1.5 Originalitas Penelitian Penelitian ini merupakan replikasi dari penelitian Animah dan Rahmadhani (2010) dengan judul Pengaruh Struktur Kepemilikan, Mekanisme Corporate Governance dan Ukuran Perusahaan terhadap Nilai Perusahaan (Survei Pada Perusahaan Manufaktur yang Terdaftar di Bursa Efek Jakarta 2003-2007). Penelitian dilakukan terhadap perusahaan manufaktur yang terdaftar di BEJ tahun 2003-2007. Hasil penelitian tersebut menyatakan bahwa kepemilikan institusional, kepemilikan manajerial, komite audit, ukuran dewan komisaris, proporsi dewan komisaris independen dan ukuran perusahaan secara simultan berpengaruh terhadap nilai perusahaan. Selain itu juga, variabel ukuran dewan komisaris dan ukuran perusahaan berpengaruh secara parsial terhadap nilai perusahaan. Kepemilikan institusional, kepemilikan manajerial, proporsi dewan komisaris independen dan komite audit tidak berpengaruh secara parsial terhadap nilai perusahaan.
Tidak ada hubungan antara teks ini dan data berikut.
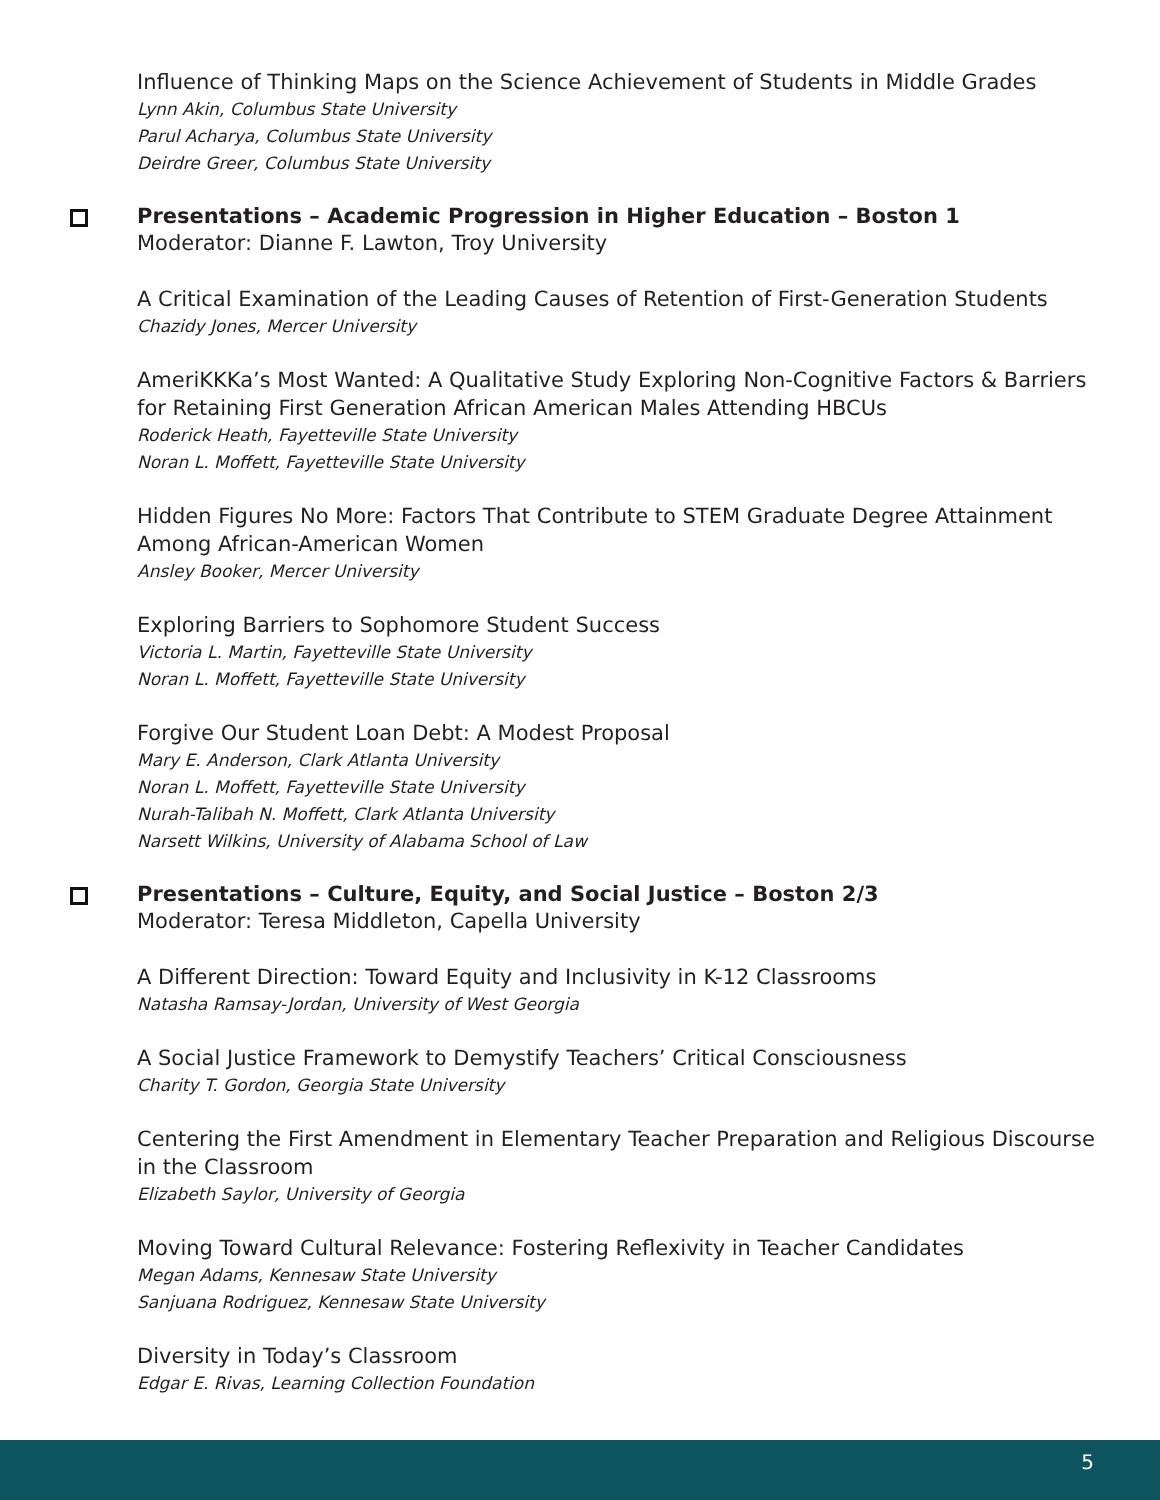Influence of Thinking Maps on the Science Achievement of Students in Middle Grades
Lynn Akin, Columbus State University
Parul Acharya, Columbus State University
Deirdre Greer, Columbus State University
Presentations – Academic Progression in Higher Education – Boston 1
Moderator: Dianne F. Lawton, Troy University
A Critical Examination of the Leading Causes of Retention of First-Generation Students
Chazidy Jones, Mercer University
AmeriKKKa’s Most Wanted: A Qualitative Study Exploring Non-Cognitive Factors & Barriers for Retaining First Generation African American Males Attending HBCUs
Roderick Heath, Fayetteville State University
Noran L. Moffett, Fayetteville State University
Hidden Figures No More: Factors That Contribute to STEM Graduate Degree Attainment Among African-American Women
Ansley Booker, Mercer University
Exploring Barriers to Sophomore Student Success
Victoria L. Martin, Fayetteville State University
Noran L. Moffett, Fayetteville State University
Forgive Our Student Loan Debt: A Modest Proposal
Mary E. Anderson, Clark Atlanta University
Noran L. Moffett, Fayetteville State University
Nurah-Talibah N. Moffett, Clark Atlanta University
Narsett Wilkins, University of Alabama School of Law
Presentations – Culture, Equity, and Social Justice – Boston 2/3
Moderator: Teresa Middleton, Capella University
A Different Direction: Toward Equity and Inclusivity in K-12 Classrooms
Natasha Ramsay-Jordan, University of West Georgia
A Social Justice Framework to Demystify Teachers’ Critical Consciousness
Charity T. Gordon, Georgia State University
Centering the First Amendment in Elementary Teacher Preparation and Religious Discourse in the Classroom
Elizabeth Saylor, University of Georgia
Moving Toward Cultural Relevance: Fostering Reflexivity in Teacher Candidates
Megan Adams, Kennesaw State University
Sanjuana Rodriguez, Kennesaw State University
Diversity in Today’s Classroom
Edgar E. Rivas, Learning Collection Foundation
5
Adapun perbedaan penelitian ini dengan peneliti terdahulu adalah sebagai berikut: 1. Dalam penelitian ini peneliti mengganti ukuran perusahaan dengan kualitas audit yang di duga akan berpengaruh terhadap nilai perusahaan. 2. Dalam penelitian ini peneliti menambahkan manajemen laba sebagai variabel moderating yang di duga akan memperkuat atau memperlemah variabel independen terhadap nilai perusahaan 3. Periode penelitian ini adalah 2005, 2006, 2007, 2008, 2009, 2010 sedangkan penelitian sebelumnya menggunakan periode 2003, 2004, 2005, 2006, 2007.
4. Jumlah sampel perusahaan yang terdaftar pada indeks LQ-45 di BEI dari tahun 2005 sampai dengan tahun 2010 diteliti berjumlah 10 perusahaan, sedangkan penelitian sebelumnya, jumlah sampel perusahaan manufaktur yang diteliti adalah 28 perusahaan yang terdaftar di BEJ dari tahun 2003 sampai dengan tahun 2007.